Friends and I visited a Heritage site outside of Edmonton. There had been reports of hauntings. As we walked around the transplanted houses for this village, my friends would hurry to each house, open the door and wait for me to go first. In the old hotel, I saw a male spirit staring out his hotel window looking for his lady friend to show up. In another house, I saw a woman in a dark patterned wool dress with a tight ruffled collar standing in a parlor crying. Her parents married her off to an abusive spouse. Here she was, years later, dead and stuck in her house. In the old barns, I smelled and heard horses, whinnying and snorting. There were no living horses in that barn at all then. In another homestead house, I saw children moving around. My granddaughter pointed out a spirit cat running around the children.
The first school in Edmonton, McKay School, has spirits too. A principal in a mustard suit and bow tie, stands at the top of the stairs on the second floor. My granddaughter felt someone touch the top of her head and I saw this principal do it. On the top floor, the old senate used to meet before the parliament building was erected. I sat near the window on this floor, three men approached me requesting I contact their wives. I laughed and explained that their wives were as dead as they were. The men dressed in old looking suits, and appeared to be from around 1920.
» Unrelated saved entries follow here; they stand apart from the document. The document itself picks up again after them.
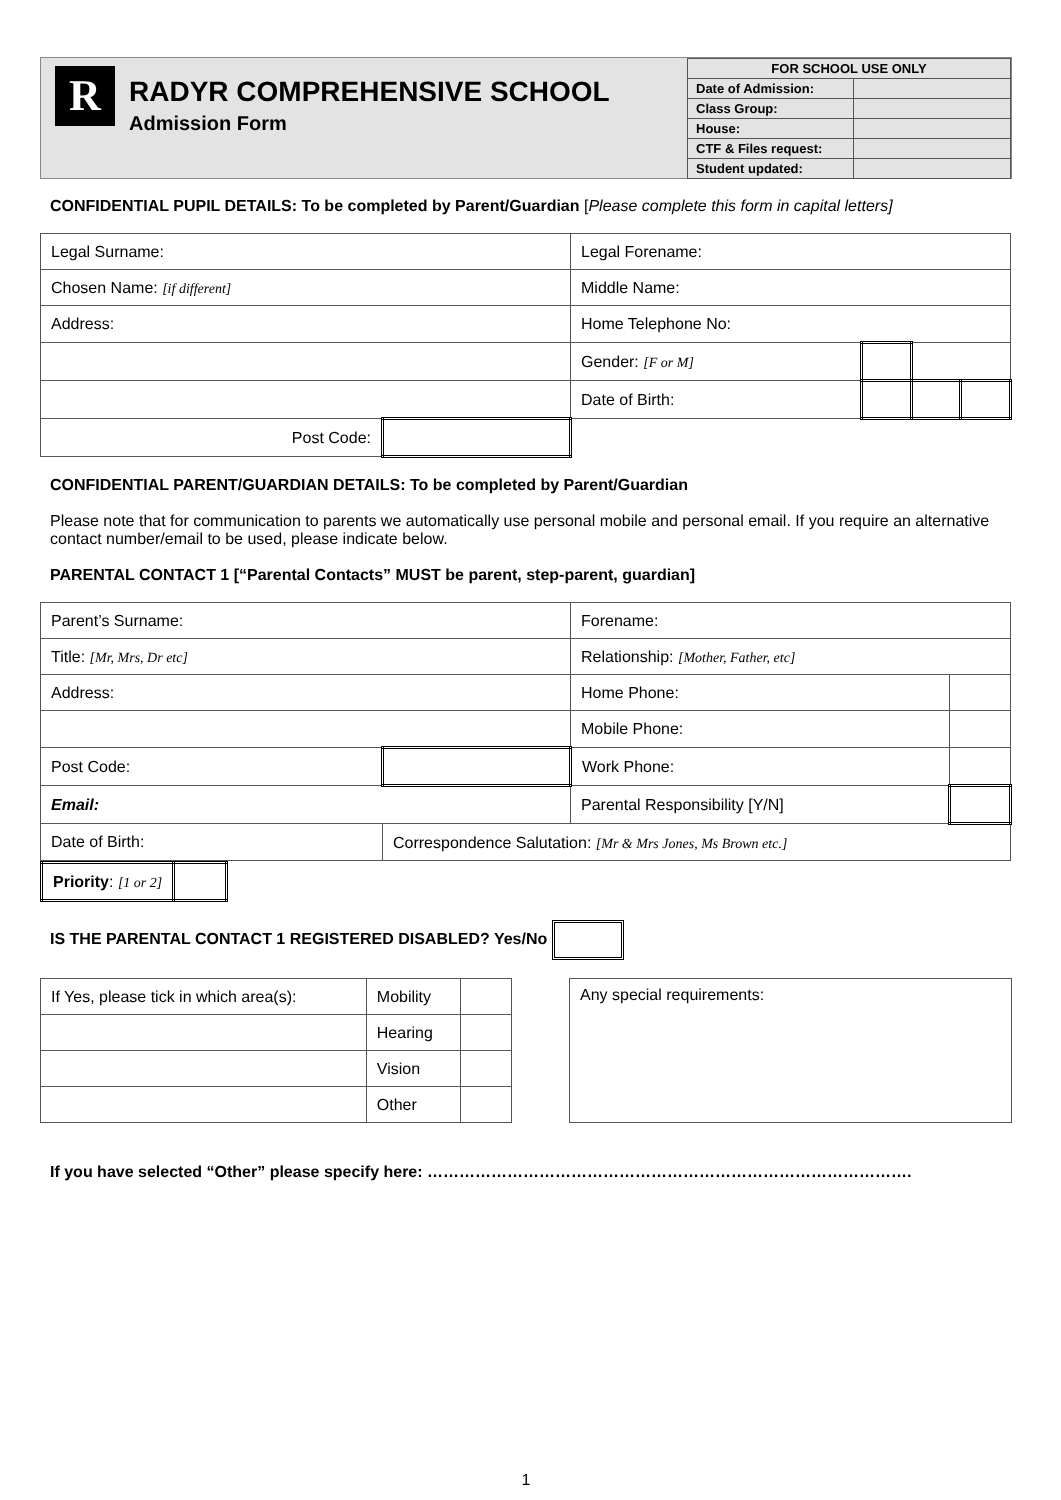R
RADYR COMPREHENSIVE SCHOOL
Admission Form
| FOR SCHOOL USE ONLY | |
| Date of Admission: | |
| Class Group: | |
| House: | |
| CTF & Files request: | |
| Student updated: | |
CONFIDENTIAL PUPIL DETAILS: To be completed by Parent/Guardian [Please complete this form in capital letters]
| Legal Surname: | | Legal Forename: | | | |
| Chosen Name: [if different] | | Middle Name: | | | |
| Address: | | Home Telephone No: | | | |
| | | Gender: [F or M] | | | |
| | | Date of Birth: | | | |
| Post Code: | | | | | |
CONFIDENTIAL PARENT/GUARDIAN DETAILS: To be completed by Parent/Guardian
Please note that for communication to parents we automatically use personal mobile and personal email. If you require an alternative contact number/email to be used, please indicate below.
PARENTAL CONTACT 1 [“Parental Contacts” MUST be parent, step-parent, guardian]
| Parent’s Surname: | | Forename: | |
| Title: [Mr, Mrs, Dr etc] | | Relationship: [Mother, Father, etc] | |
| Address: | | Home Phone: | |
| | | Mobile Phone: | |
| Post Code: | | Work Phone: | |
| Email: | | Parental Responsibility [Y/N] | |
| Date of Birth: | Correspondence Salutation: [Mr & Mrs Jones, Ms Brown etc.] | | |
| Priority : [1 or 2] | |
IS THE PARENTAL CONTACT 1 REGISTERED DISABLED? Yes/No
| If Yes, please tick in which area(s): | Mobility | |
| | Hearing | |
| | Vision | |
| | Other | |
| Any special requirements: |
If you have selected “Other” please specify here: ……………………………………………………………………………….
1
In the parliament building itself, I heard two men plotting the death of another member. Their victim sported a dark handlebar mustache. He was actually quite handsome. In the senate, I could smell manure and hay, very strongly, no one else with me could smell anything. I did hear later that a lot of representatives came from rural areas, many farmers.
A woman called me because she felt her house was was haunted, she had seen shadows and shadow movements. A former female resident of the house had committed suicide only three years before. Doing my walk around the house, I saw a female near the upstairs bathroom. She hissed, “What are you doing in my house? Get out!” I continued my walk only to see her again in the basement where she repeated herself. I told her it was not her house anymore since she had killed herself. She was afraid to move on. Although Betsy had not been a religious person, she still feared hell. So many spirits are stuck because of “hell”. Anyway, I helped Betsy leave, although she was very reluctant and needed a little persuasion.